Vanilla and Rise and Fall
- +2 Culture (boosted by Grand Opera Policy Card)
- +4 Culture additionally when Powered
- Base Load: 3 Power
- +1 Citizen slot
- +1 Culture additionally per Specialist in this district
- +1 Great Artist point per turn
- +2 Great Musician points per turn
- +1 Great Work of Music slot
- +100% Tourism pressure from this city towards other civilizations starting from the Modern Era.
The Film Studio is a unique building that plays to one of America's greatest strengths. Any city that builds it doubles its Tourism output to civilizations that have reached the Modern Era, allowing the Americans to catapult toward a Culture Victory in the later stages of the game. With the Satellite Broadcasts policy card, a city with a Film Studio and some or all of the wonders that hold Great Works of Music (the Bolshoi Theatre, Broadway, and the Sydney Opera House) can become a world-class tourist destination.
Whether you're playing the vanilla version of the game or the expansions (i.e. with or without World Eras), the Film Studio doubles your Tourism output only against civilizations that have discovered at least one Modern Era technology or civic. Therefore, this is a rare unique building that is pointless to rush, since its uniqueness is based on a condition that you don't have to satisfy. Overall, you are much better off entering the Modern Era from the bottom half of the tech tree rather than the top half - more specifically, you should enter the era with Steel. This will maximize your chances of getting the Eiffel Tower, which is an extremely powerful wonder in the hands of Teddy Roosevelt and will also boost Flight (the prerequisite for Radio) when constructed.
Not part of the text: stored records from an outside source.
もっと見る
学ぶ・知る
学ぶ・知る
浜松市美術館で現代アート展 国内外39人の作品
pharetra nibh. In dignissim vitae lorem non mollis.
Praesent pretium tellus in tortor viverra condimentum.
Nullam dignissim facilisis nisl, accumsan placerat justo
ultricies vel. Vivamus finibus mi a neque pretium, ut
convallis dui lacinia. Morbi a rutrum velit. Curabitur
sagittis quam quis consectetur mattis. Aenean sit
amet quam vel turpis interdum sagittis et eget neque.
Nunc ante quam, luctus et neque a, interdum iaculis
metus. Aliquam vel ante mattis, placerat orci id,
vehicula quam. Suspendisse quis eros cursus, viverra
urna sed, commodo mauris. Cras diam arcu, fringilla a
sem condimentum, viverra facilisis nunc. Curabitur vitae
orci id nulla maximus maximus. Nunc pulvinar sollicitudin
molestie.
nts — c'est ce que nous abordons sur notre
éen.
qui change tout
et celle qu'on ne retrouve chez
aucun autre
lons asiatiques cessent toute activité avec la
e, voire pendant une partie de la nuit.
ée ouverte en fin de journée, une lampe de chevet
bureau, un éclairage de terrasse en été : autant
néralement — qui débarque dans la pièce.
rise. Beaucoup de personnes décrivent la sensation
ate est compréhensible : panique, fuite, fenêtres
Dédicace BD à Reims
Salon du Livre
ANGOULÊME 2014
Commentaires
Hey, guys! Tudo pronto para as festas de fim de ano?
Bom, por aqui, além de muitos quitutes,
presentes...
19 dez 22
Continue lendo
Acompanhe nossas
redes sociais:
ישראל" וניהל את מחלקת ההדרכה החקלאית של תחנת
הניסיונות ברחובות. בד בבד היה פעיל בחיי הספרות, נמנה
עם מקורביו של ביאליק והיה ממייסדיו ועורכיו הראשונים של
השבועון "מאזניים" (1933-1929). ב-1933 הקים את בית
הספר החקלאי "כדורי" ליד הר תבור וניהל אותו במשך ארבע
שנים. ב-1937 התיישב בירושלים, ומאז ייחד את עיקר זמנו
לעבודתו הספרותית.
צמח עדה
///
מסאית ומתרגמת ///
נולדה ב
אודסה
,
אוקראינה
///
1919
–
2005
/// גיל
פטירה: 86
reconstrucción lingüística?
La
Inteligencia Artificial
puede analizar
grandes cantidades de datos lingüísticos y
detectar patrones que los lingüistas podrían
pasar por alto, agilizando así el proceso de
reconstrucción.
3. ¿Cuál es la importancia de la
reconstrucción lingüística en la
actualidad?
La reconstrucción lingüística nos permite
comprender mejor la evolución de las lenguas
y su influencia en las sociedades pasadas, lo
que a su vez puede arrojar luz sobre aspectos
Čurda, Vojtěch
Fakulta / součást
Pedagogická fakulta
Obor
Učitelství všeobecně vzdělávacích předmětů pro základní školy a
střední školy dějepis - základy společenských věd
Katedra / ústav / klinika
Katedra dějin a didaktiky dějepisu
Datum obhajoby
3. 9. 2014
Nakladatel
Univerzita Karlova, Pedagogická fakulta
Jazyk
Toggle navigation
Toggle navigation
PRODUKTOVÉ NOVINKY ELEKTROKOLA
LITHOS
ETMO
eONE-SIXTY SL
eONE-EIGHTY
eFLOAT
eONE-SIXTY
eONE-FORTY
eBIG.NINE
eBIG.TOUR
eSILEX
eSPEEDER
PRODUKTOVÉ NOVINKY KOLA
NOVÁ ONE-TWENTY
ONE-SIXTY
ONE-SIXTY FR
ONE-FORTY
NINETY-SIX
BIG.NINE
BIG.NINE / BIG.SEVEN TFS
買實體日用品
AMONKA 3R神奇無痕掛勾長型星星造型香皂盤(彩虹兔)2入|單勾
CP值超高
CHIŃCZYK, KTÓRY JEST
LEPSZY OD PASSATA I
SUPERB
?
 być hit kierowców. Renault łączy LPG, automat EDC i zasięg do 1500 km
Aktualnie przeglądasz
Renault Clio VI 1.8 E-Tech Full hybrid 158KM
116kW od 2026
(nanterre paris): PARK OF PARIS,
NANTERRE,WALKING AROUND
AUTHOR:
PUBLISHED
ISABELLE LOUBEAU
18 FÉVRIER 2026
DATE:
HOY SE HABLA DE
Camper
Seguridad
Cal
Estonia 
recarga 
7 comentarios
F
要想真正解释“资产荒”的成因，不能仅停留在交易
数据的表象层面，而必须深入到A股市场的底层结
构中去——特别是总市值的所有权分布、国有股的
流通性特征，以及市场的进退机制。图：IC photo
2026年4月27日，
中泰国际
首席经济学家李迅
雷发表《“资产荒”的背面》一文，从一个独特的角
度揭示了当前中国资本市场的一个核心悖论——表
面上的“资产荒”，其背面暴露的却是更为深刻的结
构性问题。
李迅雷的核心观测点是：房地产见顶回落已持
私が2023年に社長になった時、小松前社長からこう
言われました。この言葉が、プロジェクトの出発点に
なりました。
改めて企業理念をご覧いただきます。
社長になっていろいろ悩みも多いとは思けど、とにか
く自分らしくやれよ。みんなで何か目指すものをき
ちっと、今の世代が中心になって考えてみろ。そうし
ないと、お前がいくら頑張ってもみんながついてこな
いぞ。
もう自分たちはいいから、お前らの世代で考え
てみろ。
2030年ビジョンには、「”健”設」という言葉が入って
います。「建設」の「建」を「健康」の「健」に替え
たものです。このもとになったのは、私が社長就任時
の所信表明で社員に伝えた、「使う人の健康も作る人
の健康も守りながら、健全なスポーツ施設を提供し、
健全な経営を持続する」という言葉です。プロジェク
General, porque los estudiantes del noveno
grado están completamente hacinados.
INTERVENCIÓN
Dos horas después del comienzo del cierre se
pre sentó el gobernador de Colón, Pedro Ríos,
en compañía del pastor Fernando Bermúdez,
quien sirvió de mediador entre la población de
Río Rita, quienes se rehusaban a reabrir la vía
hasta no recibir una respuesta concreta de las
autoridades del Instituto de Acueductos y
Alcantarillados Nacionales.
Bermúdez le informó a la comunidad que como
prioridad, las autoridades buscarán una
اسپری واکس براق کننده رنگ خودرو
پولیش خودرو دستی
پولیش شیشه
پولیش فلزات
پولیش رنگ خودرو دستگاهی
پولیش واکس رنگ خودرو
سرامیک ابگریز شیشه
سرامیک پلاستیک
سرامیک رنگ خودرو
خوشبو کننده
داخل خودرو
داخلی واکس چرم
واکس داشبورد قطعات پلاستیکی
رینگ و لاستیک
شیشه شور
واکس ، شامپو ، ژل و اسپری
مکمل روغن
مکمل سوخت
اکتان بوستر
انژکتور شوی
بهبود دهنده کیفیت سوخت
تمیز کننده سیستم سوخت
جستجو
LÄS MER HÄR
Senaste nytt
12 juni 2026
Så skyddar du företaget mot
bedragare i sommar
The “Black Maria,” a tarpaper-covered shack in West Orange, New Jersey, built by Thomas Edison in 1893 AD, might generously be termed the first “movie studio”; there Edison used film to capture the antics of vaudeville and theater actors to show to the public in penny arcades, unused theaters, and fairground tents. In 1909, Edwin Thanhouser leased an old skating rink and made commercial films, some 1086 between 1910 and 1917. Meanwhile, in Europe, studios such as Pathé (France), Münchner Lichtspielkunst AG (Bavaria). Mosfilm (Russia) and Ealing Studios (UK) were being founded. But, for unexplained reasons, a number of studios sprouted up in and around Los Angeles (the best explanation being that natural sunlight was the best for the crude movie cameras of the time), the first being Nestor Studios in 1911. By 1920, there were a dozen in operation in the suburb of Hollywood cranking out film by the mile to feed civilization’s latest escapist addiction. Although film studios are largely passé (most production taking place “on location”), some remain in operation in odd corners of the globe.